La filière lait AOP continue d’installer

« En lait d’AOP, poursuivait Thierry Perraudin, notre échantillon est de plus de 1 000 exploitations, avec en moyenne 114 ha de SAU dont 107 de SFP pour 57 vaches laitières (91 UGB). La spécialisation laitière permet peu de synergie avec les autres productions à l’échelle de l’exploitation. Ces structures produisent en moyenne 366 000 litres, vendus à 677 €/1 000 l, en hausse de 4 % en 2022. C’est une filière qui installe, avec un taux de reprise élevé, mais il y a des difficultés à financer le capital. Le produit lait progresse de 12 % avec plus de 350 K€ de produit de l’atelier, tandis que les charges opérationnelles progressent de 16 %. Là aussi l’EBE progresse, de 3 % mais l’efficience baisse un peu ». Cette année en lait standard la hausse du prix payé a permis de compenser l’inflation des intrants et même d’apporter une amélioration historique de la couverture du prix de revient (454 €/T) par le prix payé (426 €/T). « Mais ce niveau ne permet pas encore de rémunérer la main-d’œuvre à hauteur de deux SMIC/UTH », relève la conseillère. Plus inquiétant : « si le prix du lait finit par plafonner ou diminue, on a un risque d’effet ciseau. Dans un scénario moyen d’inflation et d’augmentation des achats d’aliments pour faire face à un aléa climatique de type sécheresse, le prix de revient du lait en plaine progresserait de 27 % en 2023… pour s’établir à 580 €/T ». Dans les systèmes lait destinés aux AOP fromagères, où la structuration de la filière et son rôle protecteur vis-à-vis des fluctuations de prix ont fait leurs preuves, le prix de revient a progressé de 10 % à 523 €/T en moyenne en 2022, largement couvert par le prix de vente (677 €/T). « Mais le talon d’Achille, ce sont les aliments achetés et les charges de mécanisation. Un scénario moyen d’inflation et d’aléas climatique nous donne en projection un prix de revient de 691 €/T (+32 %), une augmentation qui grignoterait une bonne partie du prix payé aux producteurs. Là aussi, il est important de chercher à gagner en autonomie alimentaire ».

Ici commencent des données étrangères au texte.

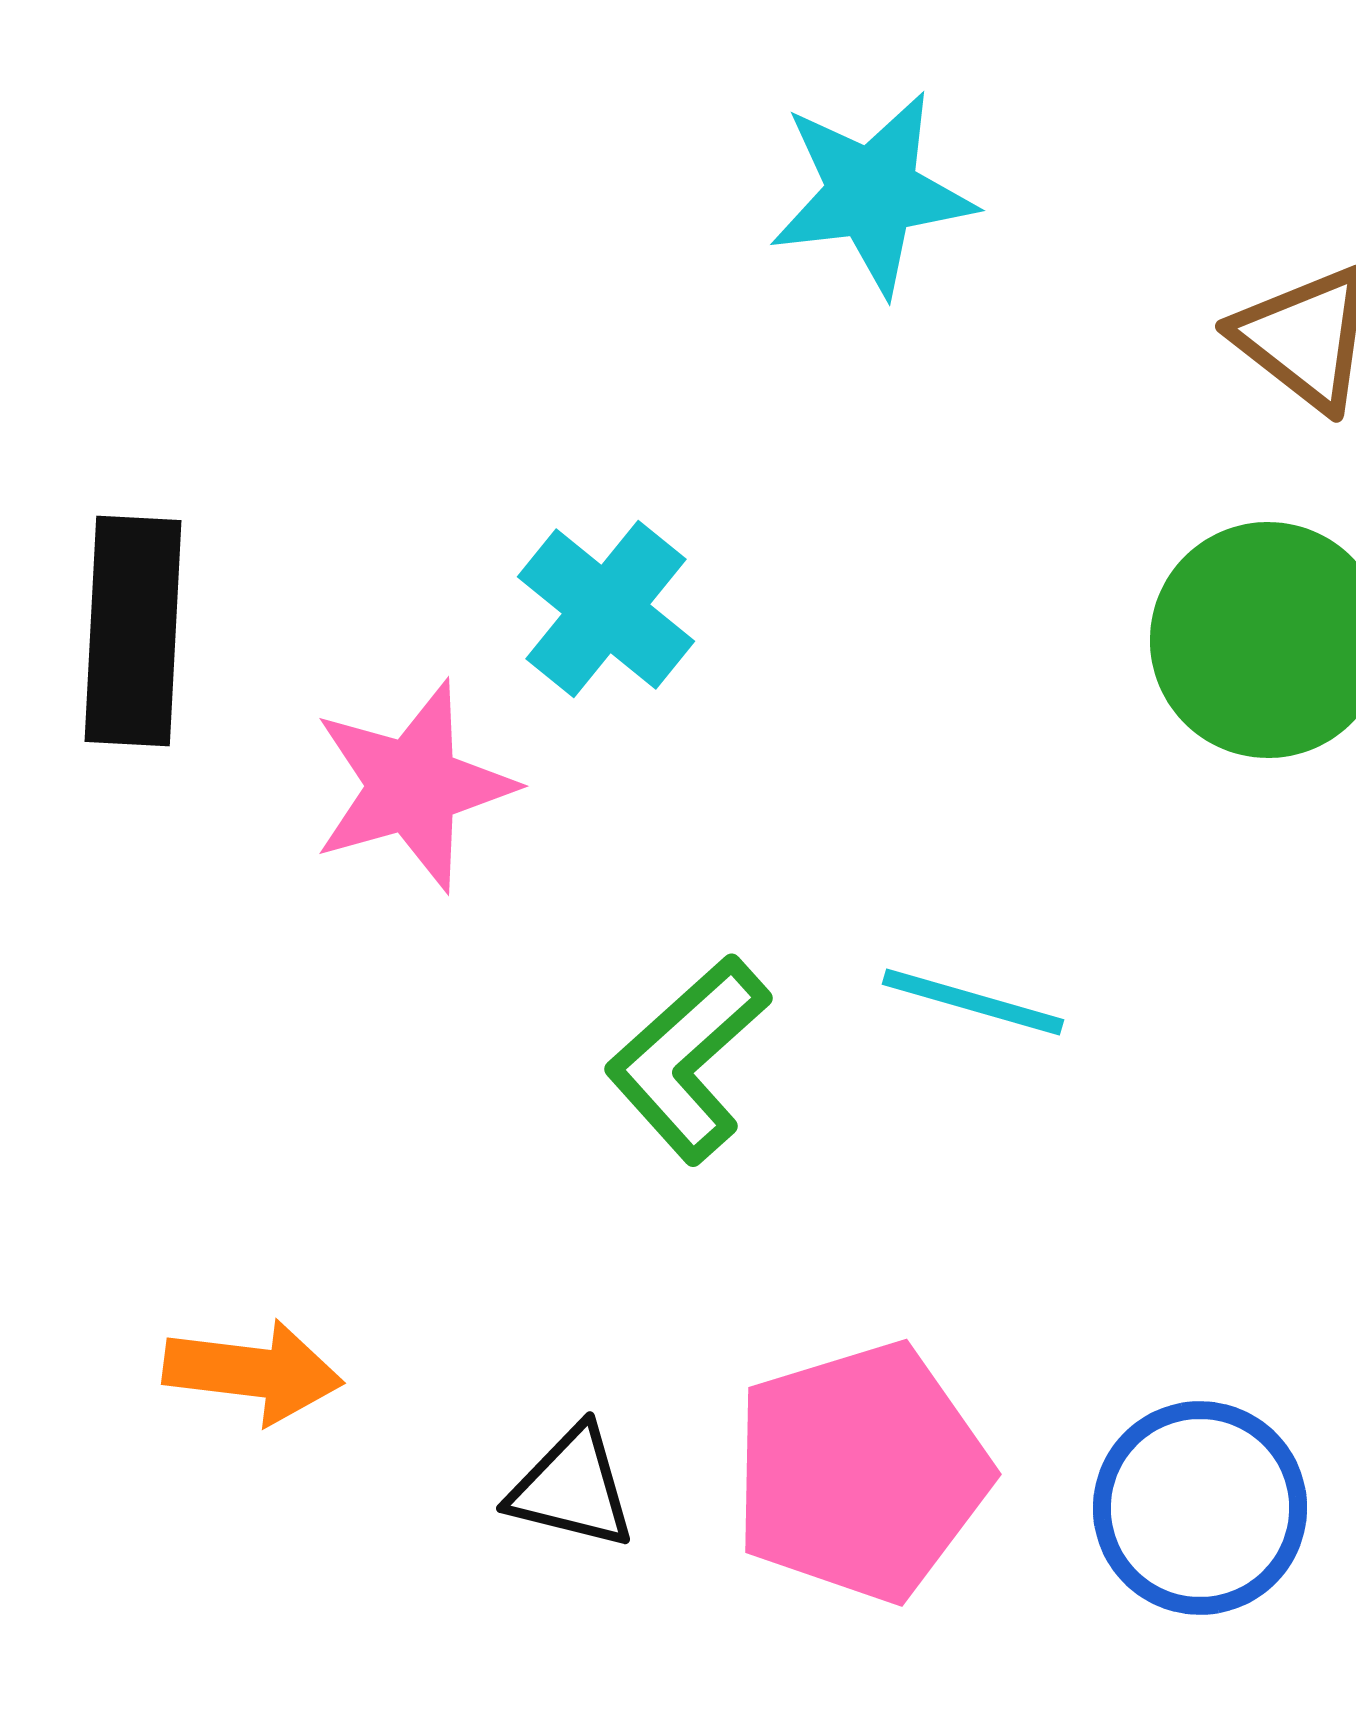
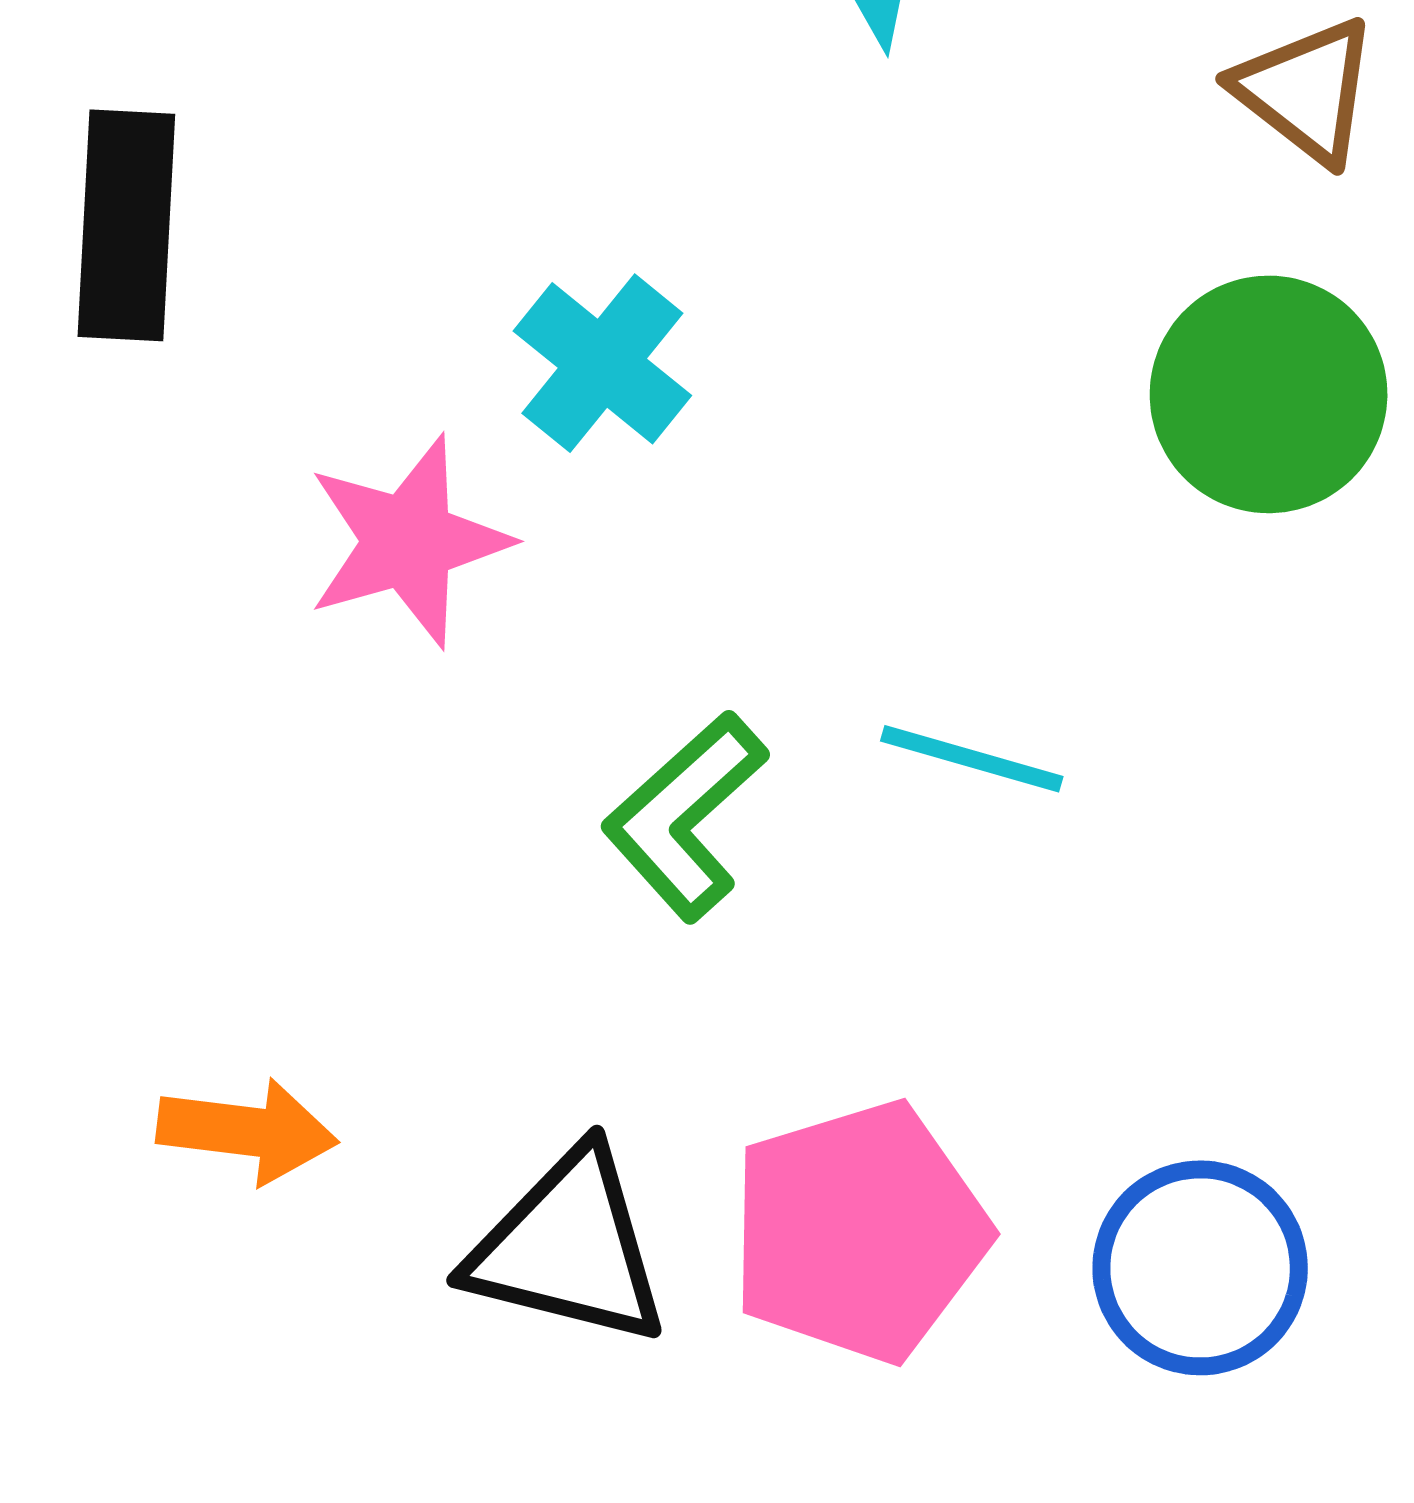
black rectangle: (133, 631) -> (126, 225), moved
black triangle: (572, 1488) -> (568, 1248), size x1.6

S’adapter face au risque fourrager

Le témoignage d’Eric Ménétrier, producteur de lait à Vannoz, dans le Jura, a permis d’aborder quelques pistes stratégiques d’adaptation, notamment face au risque plus élevé que par le passé d’être confronté à un déficit fourrager à cause de la sécheresse. « J’ai installé un récupérateur de chaleur sous la toiture de mon bâtiment pour améliorer l’efficacité du séchage en grange, ainsi que la qualité des fourrages. Il va falloir envisager de réaliser des stocks plus importants, ce qui signifie augmenter les capacités de stockages, peut-être collectivement ? On peut aussi réduire la production laitière pendant les périodes de pénurie de fourrage, comme nous avons su le faire, collectivement, au début de la crise covid pour anticiper une baisse de la consommation ». L’opportunisme fourrager, la capacité à valoriser le pâturage des automnes tardifs, ou à sécher des premières coupes précoces, sont des axes de travail explorés. « Il est primordial d’actualiser l’adéquation du chargement de l’exploitation avec le nouveau climat », analyse le conseiller, qui pointe des taux d’élevage qui ont parfois dérivé au cours de la dernière décennie. « Sans oublier d’investir dans l’ergonomie des bâtiments, des salles de traite, pour diminuer la pénibilité du travail et renforcer l’attractivité du métier d’éleveur laitier », ajoute Claudie Perret. Les responsables professionnels présents, tels Christophe Chambon président de la FRSEA BFC, Alain Matthieu, son homologue du Comité interprofessionnel de gestion du Comté (CIGC) ou Thierry Guillaume, du Cerfrance de Haute-Saône, ont insisté sur les limites humaines aux augmentations de la productivité. Les exploitants doivent garder du temps pour s’informer, se former, réfléchir, s’investir dans leurs filières, les outils collectifs et leur réseau professionnel… « Sinon on va convertir les vaches en tracteurs ! » met en garde Thierry Guillaume.